The development of artificial intelligence does not come to an end. The popular text generator ChatGPT has new functions now: It can hear, speak and see. But was exactly does that mean? How do the new features look like and what other functions are possible in the future?
The new functions
That ChatGPT can hear is already possible since a certain amount of time because of API (application programming interfaces). API works like a digital arbiter. This conducts information from one interface, e.g. an app, to another. With the new auditory function, the prompts can get entered directly via voice command and do not have to get keyboarded. The voice recognition follows here by Whisper. This is a reliable system for the conversion from speech into text.
The language function of ChatGPT is a bit newer. This works similar to e.g. Google Assistant. Therefore, it is possible to carry a conversation with the chatbot, even when these still proceed clipped. Though, a more interactive use is possible like this. When a voice command is given, it is also answered with voice. Therefor OpenAI has consulted professional dubbers. One has the choice out of five different voices. And the language function renders one more option. Blind people as well as people with dyslexia are able to directly get the texts read aloud and don’t need an extra program for that.
The visual function enables that ChatGPT can conduct imagine analysis from now on. Therefor one uploads one or more pictures and marks p. r. n. the area which should be analyzed. For example, this can help kids with homework. They can make a picture from the exercise and get support from the artificial intelligence.
This facilitates the lives of the parents who work in home office and simultaneously want to help their children. The results can be explained subsequently by the chatbot and discussed with it. So adaptions can be made faster and more easily. Also, the own fridge can be photographed and uploaded in the app for example, if one does not know what to cook. Then ChatGPT vomits a fitting recipe quickly.
With the new features, we can expect some more extensions in the future. Conceivable is that also spoken content, e.g. YouTube videos, can be heard and seen by the chatbot and get processed afterward. This would make the corpus even bigger and the results more valuable.
The conversations which can be carried on by ChatGPT do not proceed fluently yet. However, one can expect that this circumstance will amend quickly. So we soon can have conversations with the chatbot in real-time, like with the language assistants Siri from Apple and Alexa from Amazon.
Such language assistants have been taken kindly in the past and are used regularly since then. This shows that the language function also can be worthwhile for ChatGPT. In the future, it can be called into action in sales as well as in the customer service.
Beyond, it is possible that the AI soon will recognize and assess emotions. This would cause that the prompts are received even better and the texts can be issued more precisely. These will correspond the notions more and emotions can get included.
ChatGPT already helps us in many situations. The artificial intelligence produces texts of every description as desired. Through the new language and auditive function, the application underway is even more easily and faster.
Furthermore, it facilitates handicapped people the life.

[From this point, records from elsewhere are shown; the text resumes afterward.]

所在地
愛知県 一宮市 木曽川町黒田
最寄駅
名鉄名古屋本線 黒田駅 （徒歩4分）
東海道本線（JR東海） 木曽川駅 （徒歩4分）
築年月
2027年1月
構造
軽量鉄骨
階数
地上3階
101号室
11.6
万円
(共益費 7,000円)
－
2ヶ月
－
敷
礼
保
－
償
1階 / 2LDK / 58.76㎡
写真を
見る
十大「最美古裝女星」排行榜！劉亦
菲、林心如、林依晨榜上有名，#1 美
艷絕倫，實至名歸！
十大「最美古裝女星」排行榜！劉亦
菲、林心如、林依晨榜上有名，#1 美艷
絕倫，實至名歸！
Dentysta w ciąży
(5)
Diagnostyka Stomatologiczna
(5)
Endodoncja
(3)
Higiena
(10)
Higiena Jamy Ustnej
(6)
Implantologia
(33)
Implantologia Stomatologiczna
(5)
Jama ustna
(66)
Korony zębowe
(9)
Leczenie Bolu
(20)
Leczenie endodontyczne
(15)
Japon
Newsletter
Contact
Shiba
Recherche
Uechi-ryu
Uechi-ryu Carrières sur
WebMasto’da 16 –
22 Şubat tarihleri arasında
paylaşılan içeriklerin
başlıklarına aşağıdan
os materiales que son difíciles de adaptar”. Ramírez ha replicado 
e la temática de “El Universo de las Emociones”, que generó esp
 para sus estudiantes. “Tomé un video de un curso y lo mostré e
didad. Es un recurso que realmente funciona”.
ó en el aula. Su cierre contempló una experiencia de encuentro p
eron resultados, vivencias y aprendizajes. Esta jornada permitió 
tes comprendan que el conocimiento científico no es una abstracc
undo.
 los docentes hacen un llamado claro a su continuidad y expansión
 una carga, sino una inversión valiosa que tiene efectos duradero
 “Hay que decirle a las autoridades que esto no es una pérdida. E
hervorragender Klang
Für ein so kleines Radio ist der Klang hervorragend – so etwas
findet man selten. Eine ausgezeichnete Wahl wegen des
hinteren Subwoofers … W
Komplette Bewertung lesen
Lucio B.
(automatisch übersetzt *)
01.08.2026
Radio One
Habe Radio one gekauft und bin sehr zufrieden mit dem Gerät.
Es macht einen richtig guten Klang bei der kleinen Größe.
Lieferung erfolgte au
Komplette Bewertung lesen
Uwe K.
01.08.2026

The visual function whereas can especially be supportive in everyday family life. In the future, we can expect more helpful functions on the basis of the new features. The AI program can be a huge advantage which should be used today. Especially when solutions for problems are needed quickly, the chatbot can be a good help.
Maximilian Schmidt is CEO of the CPI Technologies GmbH. The company is specialized in software development in the areas artificial intelligence, blockchain and digital product development.
Statements of the author and the interviewee do not necessarily represent the editors and the publisher opinion again.